Both of Argires’s loans were funded, but none of the funds were used for payroll or other expenses authorized under the PPP, the Justice Department said. The funds received on behalf of Texas Barbecue were invested in a cryptocurrency account. Per the PPP loan-level data provided by the SBA, Texas Barbecue’s loan was processed by PrimeWay Federal Credit Union. Houston Landscaping’s funds were held in a bank account and “slowly depleted via ATM withdrawals,” according to the charges, and this loan was processed by Bank of America.

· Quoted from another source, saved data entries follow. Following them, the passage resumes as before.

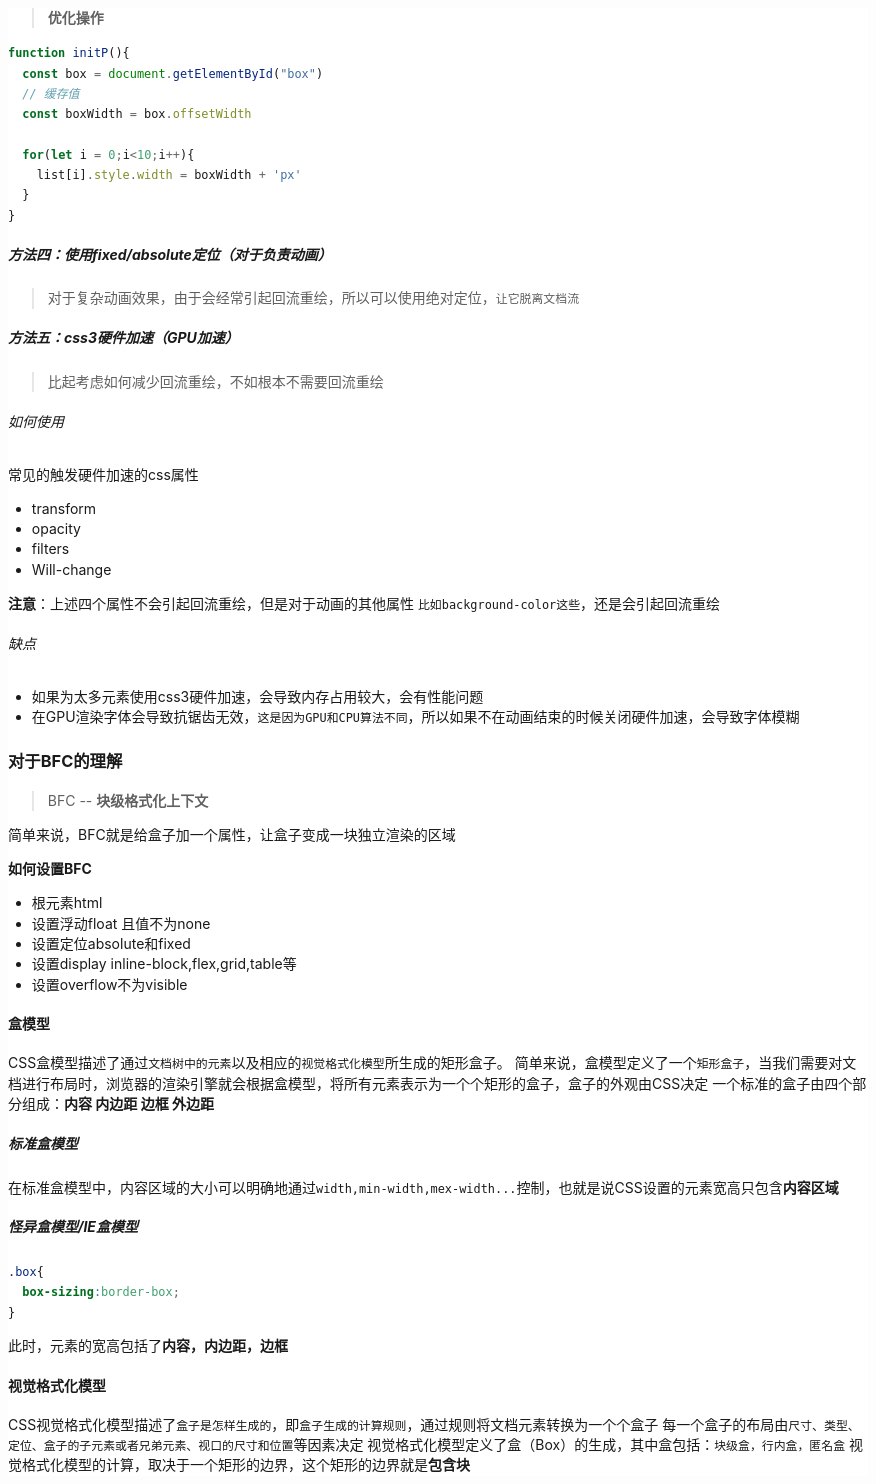 > **优化操作**

```js
function initP(){
  const box = document.getElementById("box")
  // 缓存值
  const boxWidth = box.offsetWidth

  for(let i = 0;i<10;i++){
    list[i].style.width = boxWidth + 'px'
  }
}
```
##### 方法四：使用fixed/absolute定位（对于负责动画）
> 对于复杂动画效果，由于会经常引起回流重绘，所以可以使用绝对定位，`让它脱离文档流`

##### 方法五：css3硬件加速（GPU加速）
> 比起考虑如何减少回流重绘，不如根本不需要回流重绘

###### 如何使用
常见的触发硬件加速的css属性
* transform
* opacity
* filters
* Will-change

**注意**：上述四个属性不会引起回流重绘，但是对于动画的其他属性 `比如background-color这些`，还是会引起回流重绘

###### 缺点
* 如果为太多元素使用css3硬件加速，会导致内存占用较大，会有性能问题
* 在GPU渲染字体会导致抗锯齿无效，`这是因为GPU和CPU算法不同`，所以如果不在动画结束的时候关闭硬件加速，会导致字体模糊

### 对于BFC的理解
> BFC -- **块级格式化上下文**

简单来说，BFC就是给盒子加一个属性，让盒子变成一块独立渲染的区域

**如何设置BFC**
* 根元素html
* 设置浮动float 且值不为none
* 设置定位absolute和fixed
* 设置display inline-block,flex,grid,table等
* 设置overflow不为visible





#### 盒模型
CSS盒模型描述了通过`文档树中的元素`以及相应的`视觉格式化模型`所生成的矩形盒子。
简单来说，盒模型定义了一个`矩形盒子`，当我们需要对文档进行布局时，浏览器的渲染引擎就会根据盒模型，将所有元素表示为一个个矩形的盒子，盒子的外观由CSS决定
一个标准的盒子由四个部分组成：**内容 内边距 边框 外边距**
##### 标准盒模型
在标准盒模型中，内容区域的大小可以明确地通过`width,min-width,mex-width...`控制，也就是说CSS设置的元素宽高只包含**内容区域**
##### 怪异盒模型/IE盒模型
```css
.box{
  box-sizing:border-box;
}
```
此时，元素的宽高包括了**内容，内边距，边框**
#### 视觉格式化模型
CSS视觉格式化模型描述了`盒子是怎样生成的`，即`盒子生成的计算规则`，通过规则将文档元素转换为一个个盒子
每一个盒子的布局由`尺寸、类型、定位、盒子的子元素或者兄弟元素、视口的尺寸和位置`等因素决定
视觉格式化模型定义了盒（Box）的生成，其中盒包括：`块级盒，行内盒，匿名盒`
视觉格式化模型的计算，取决于一个矩形的边界，这个矩形的边界就是**包含块**
```html
```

Duplicate loans have been a concern throughout the program. The SBA’s loan processing system failed to see when some borrowers submitted multiple applications with different lenders, people with knowledge of the matter told Reuters last month. Information from the wire service’s sources — and some Reddit posts — suggest at least 1,020 duplicate deposits were issued, potentially accounting for $116 million.
Although the SBA disclosed a list last week of recipients of PPP loans less than $150,000, analysts have found numerous flaws in the data. Particularly, more than 878,000 of the 4.9 million applications processed listed the number of jobs retained by borrowers as zero, or the field was left blank entirely, according to Bloomberg data.
Even after receiving coronavirus relief through PPP, about 22% of borrowers have fired or expect to lay off at least one worker, according to a survey published last week by the National Federation of Independent Business.